FAZENDA
ABANDONADA.
Havia saído
cedo de Carrancas e tinha 44 Km para chegar a São Vicente de Minas. A estrada
de terra era boa e compensava ir por ela, porque a alternativa por asfalto era
muito mais longa. Então, por mais que fosse um mundo de pouca gente, sempre era
demais o trânsito de veículos, para quem iria passar o dia inteiro comendo
poeira. Campos e campos de pastagens nativas, cercas malcuidadas de arame
farpado sustentado por estacas capengas e desalinhadas e quase nenhuma vaca ou
boi, a sustentar um semiabandono doído.
Então, lá na
baixada, começou a despontar um telhado. Fui me aproximando, era a sede da fazenda,
muitas janelas no casarão. Ao lado a curralama. O fazendeiro gostava de
construir a curralama perto da casa, para vigiar melhor e também porque o
cheiro de bosta de vaca lembrava o doce aroma da riqueza. O casarão de porão
alto estava com todas as portas e mais de vinte janelas fechadas e via-se de
longe que a caiação das paredes já havia caído há tempos. O capim crescia por
toda parte e o bambuzal expandia-se sem nenhum desbaste. Não parei, nem olhei
muito. Não fotografei. Me dá tristeza, fugi. E não queria me arriscar a
registrar um fantasma.
O fogo dirigido havia destruído a mata atlântica
e o posseiro deixara a paisagem nua à disposição do capim oportunista. Qualquer
cabeça de gado daria pouco trabalho e sustentaria a vida mansa e despretensiosa
do caboclo. Um ranchinho de pau-a-pique na beira do corgo, vedado com paredes
de taipa de varas e coberto de capim sapé. Um cavalo, uma espingarda, alguns
anzóis e linhas compradas na cidade. Uma viola, uma cabocla, uma família. E o
bambuzal na beira do brejo. E a terra sem preço e sem cartório.
Os caboclos
mais sacudidos e menos sensíveis que conseguissem persistir e, ajudados pela
condescendência da morte prematura que não levasse cedo os filhos, conseguiam
ajuntar um pequeno exército familiar de mão de obra e outras tarefas menos
ortodoxas. E, com a ajuda de Deus, o alinhamento adequado dos astros, e alguns
safanões convenientes, arregimentar homens e agregar terras e arrebanhar reses
que finalmente resultariam em dinheiro e poder. E com isso, outros homens
dependentes e fiéis. E estabelecer um feudo de 2000 hectares, com suas roças de
cana e milho e feijão, para a subsistência de homens e porcos, que havia muitos
no chiqueiro. De comprar, só sal e alguns metros de tecido de algodão, para
fabricação própria do que vestir.
Dois mil
hectares de terra corresponde a sete quilômetros de comprido na estrada,
levando o vale inteiro até onde a vista alcança, de espigão a espigão. O
fazendeiro já velho gostava de olhar pela janela alta do casarão – que era um
casarão sem varanda – e não avistar terra alheia. Ver a fartura de galinhas e
patos no quintal e o cercado da ceva cheio de porco gordo. O canteiro de couve
lá no fundo e o arrozal cacheando ali na vereda do brejo, que era uma família
sofisticada e já comia arroz... E gado mugindo por todo lado, e peões em seus
cavalos lisos a tangê-los. Toda a vizinhança era constituída de súditos e
serviçais. Com os quais pescara, caçara, tomara cachaça e sapateara catira
quando moço.
E agora os
filhos, cada um mais fraco que o outro, a morar na cidade para estudar. Uns
montando banca de advogado, outros de médico, uma filha professora, ele cada
vez mais cansado, e nenhum sucessor à vista. Mas, macho, sustentou até morrer.

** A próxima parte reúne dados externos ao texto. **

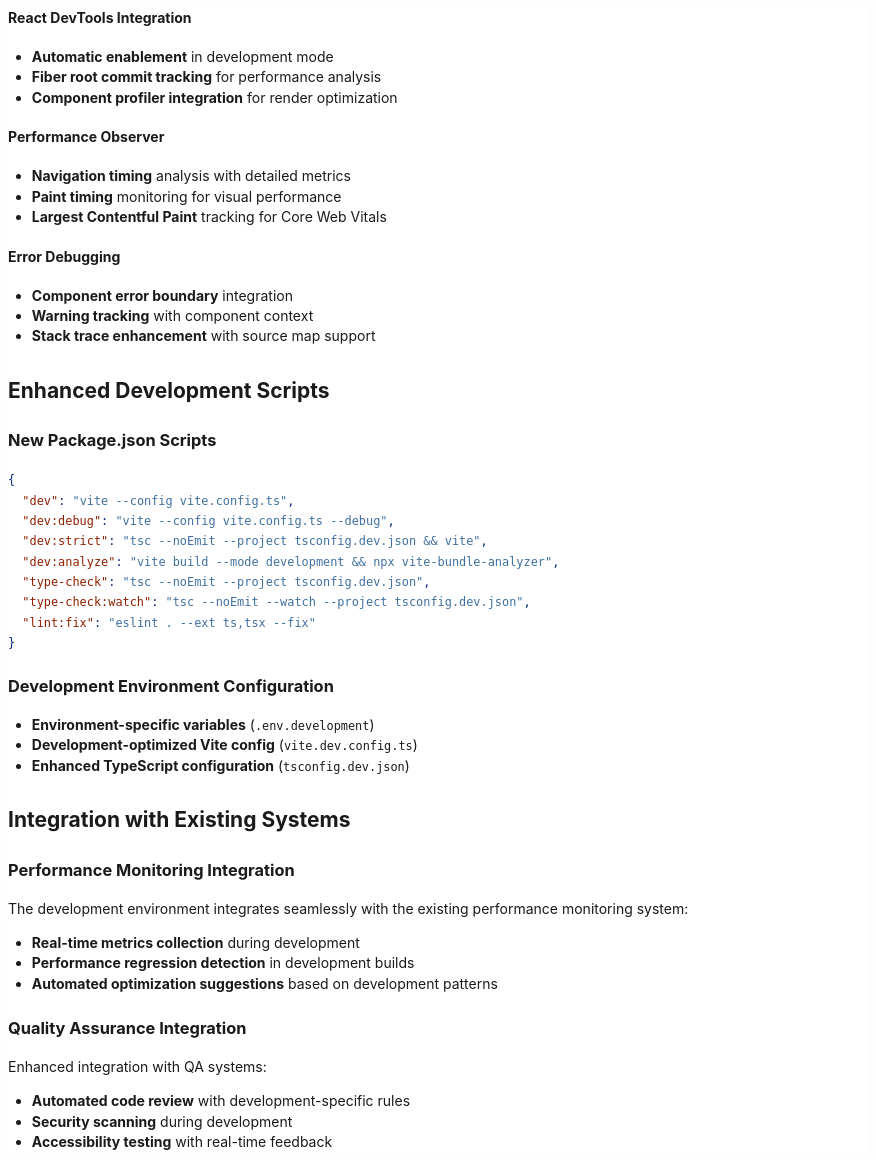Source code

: #### React DevTools Integration
- **Automatic enablement** in development mode
- **Fiber root commit tracking** for performance analysis
- **Component profiler integration** for render optimization

#### Performance Observer
- **Navigation timing** analysis with detailed metrics
- **Paint timing** monitoring for visual performance
- **Largest Contentful Paint** tracking for Core Web Vitals

#### Error Debugging
- **Component error boundary** integration
- **Warning tracking** with component context
- **Stack trace enhancement** with source map support

## Enhanced Development Scripts

### New Package.json Scripts
```json
{
  "dev": "vite --config vite.config.ts",
  "dev:debug": "vite --config vite.config.ts --debug",
  "dev:strict": "tsc --noEmit --project tsconfig.dev.json && vite",
  "dev:analyze": "vite build --mode development && npx vite-bundle-analyzer",
  "type-check": "tsc --noEmit --project tsconfig.dev.json",
  "type-check:watch": "tsc --noEmit --watch --project tsconfig.dev.json",
  "lint:fix": "eslint . --ext ts,tsx --fix"
}
```

### Development Environment Configuration
- **Environment-specific variables** (`.env.development`)
- **Development-optimized Vite config** (`vite.dev.config.ts`)
- **Enhanced TypeScript configuration** (`tsconfig.dev.json`)

## Integration with Existing Systems

### Performance Monitoring Integration
The development environment integrates seamlessly with the existing performance monitoring system:
- **Real-time metrics collection** during development
- **Performance regression detection** in development builds
- **Automated optimization suggestions** based on development patterns

### Quality Assurance Integration
Enhanced integration with QA systems:
- **Automated code review** with development-specific rules
- **Security scanning** during development
- **Accessibility testing** with real-time feedback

A viúva, que nunca fora dona de si, foi levada pra cidade, e o capim começou a
crescer à beira da cisterna e no caminho pro mangueiro. Enquanto a fileira de
janelas de ambos os lados e as portas da cinquentenária morada eram fechadas
para sempre, para regozijo das aranhas e outros insetos e animais sorrateiros. Eis
que tudo que é sólido se acaba comido pelo tempo, sufocado pelo capim,
esquecido à beira de um brejo. Fugi. E por uns 5 Km foi-me muito penosa a
caminhada, porque não tem nada mais cansativo que a tristeza. E se escrevo esta
crônica, é apenas para cumprir o dever de repórter.